- _Elenco dei compiti_
A - Secondo l'articolo sulla strategia energetica del gruppo Biesse, perché gli investimenti in fotovoltaico erano già cominciati nel 2018? Rispondi in una o due frasi.
B - Prosegui l'articolo sulla strategia energetica del gruppo Biesse partendo dopo l'ultima frase riportata.

----- Estratto da leggere

Sofia Provenzano


Un modo per affrontare, senza esserne travolti, i continui rincari dell’energia c’è: rendersi il più possibile autonomi per il fabbisogno di elettricità e ridurre i consumi di gas attraverso azioni mirate di efficientamento energetico. Insomma, essere un po’ Green e un po’ Esco. E’ la ricetta del gruppo pesarese Biesse, media azienda italiana specializzata nella produzione di macchinari per la lavorazione del legno, dei metalli e del vetro, quindi tassello fondamentale per distretti italiani importanti come quello delle cucine o dei prodotti in vetro di alta gamma.  

Il Gruppo, che ha chiuso il 2021 con ricavi per 742,2 milioni di euro in crescita del 28,2%, ha appena presentato il suo bilancio di sostenibilità (Dichiarazione consolidata di carattere non finanziario) da cui emerge che il 100% dell’energia elettrica  delle società italiane del gruppo proviene da fonti rinnovabili, con 5.470 tonnellate di CO2 evitate, e che i consumi da rinnovabili sono quasi raddoppiati, da 2800 a 4300 Joule, dal 2020 al 2021. 

Importanti investimenti green

Frutto degli investimenti importanti nel campus di Pesaro, dove sono presenti impianti fotovoltaici che occupano una superficie totale di circa 16.500 mq,  e una potenza totale installata di 1.265 KWp.

«I costi dell’energia sono in forte aumento da alcuni anni – spiega Sofia Provenzano, da qualche mese nella nuova funzione Corporate Social Responsibility manager di Gruppo – per cui i nostri investimenti in fotovoltaico erano già iniziati nel 2018 e sono poi proseguiti nei due anni successivi. Ora consentono di coprire il 13% del fabbisogno di energia elettrica di Biesse SpA. Ma questa è solo una componente: anche sul fronte del consumo di gas naturale stiamo investendo, in particolare in efficientamento energetico per ridurre il consumo interno, che è reso possibile da tecnologie più avanzate abbinate a buone abitudini, per ottenere le quali puntiamo molto anche sulla formazione».

----------
----- Dati registrati

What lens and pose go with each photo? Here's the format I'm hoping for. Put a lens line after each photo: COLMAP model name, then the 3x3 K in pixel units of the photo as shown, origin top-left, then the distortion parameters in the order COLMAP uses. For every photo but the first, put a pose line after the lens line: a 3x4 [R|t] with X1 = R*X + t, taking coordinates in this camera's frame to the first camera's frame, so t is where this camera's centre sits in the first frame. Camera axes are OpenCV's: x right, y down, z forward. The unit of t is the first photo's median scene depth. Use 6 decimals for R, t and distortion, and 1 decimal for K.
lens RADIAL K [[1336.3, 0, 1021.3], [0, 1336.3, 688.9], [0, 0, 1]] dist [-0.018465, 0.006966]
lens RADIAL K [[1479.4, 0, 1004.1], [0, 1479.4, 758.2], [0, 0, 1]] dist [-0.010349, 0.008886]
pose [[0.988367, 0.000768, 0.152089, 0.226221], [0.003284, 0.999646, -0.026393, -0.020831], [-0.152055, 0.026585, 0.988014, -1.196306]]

----------

- _Risposte per numero_
A - Perché i costi dell'energia sono in forte aumento da alcuni anni.

B -
E, in effetti, il bilancio di sostenibilità mette in evidenza l’attenzione alla formazione e la spinta continua verso l’innovazione: sono 260 le persone coinvolte in attività di Ricerca e Sviluppo, per un totale di circa 134.000 ore lavorative. «Abbiamo progetti molto avanzati – continua Provenzano – come Open Innovation Lab, nel quale si coltivano le relazioni con il mondo accademico e con la ricerca a livello internazionale attraverso partnership e collaborazioni. Ci servono profili molto specifici che spesso creiamo in house. Ad esempio, in India abbiamo avviato un corso specializzato per operare sui macchinari di lavorazione del legno, aiutando i formatori e creando insieme la struttura del corso. E’ un bacino prezioso di personale specializzato da cui attingere, così come i career day. Inoltre, con il mio ingresso, siamo partiti con un piano di formazione interna sulla sostenibilità che prevede tavoli di lavoro e workshop. E’ il primo passo, e coinvolgerà tutte le risorse a tutti i livelli, sia con pillole di e-learning, sia in presenza». 

Miglioramento delle performance ambientali

Il processo di razionalizzazione intrapreso con questa trasformazione ha consentito di migliorare anche le performance ambientali, permettendo a Biesse Group di intraprendere il percorso necessario all’ottenimento della certificazione del Sistema di gestione ambientale ISO 14001. E, per quanto riguarda l’attenzione agli stakeholder e al territorio, è di 710 milioni di euro il controvalore economico distribuito dal Gruppo. «Il business aziendale – conclude Provenzanonon deve essere orientato al solo profitto per gli azionisti, ma deve avere in mente uno spettro più ampio di stakeholder, per crescere davvero nel lungo termine. Il mio compito è supportare l’azienda nell’integrazione di questa nuova visione nei processi aziendali, facendo in modo che entri gradualmente nei comportamenti e negli obiettivi quotidiani del business».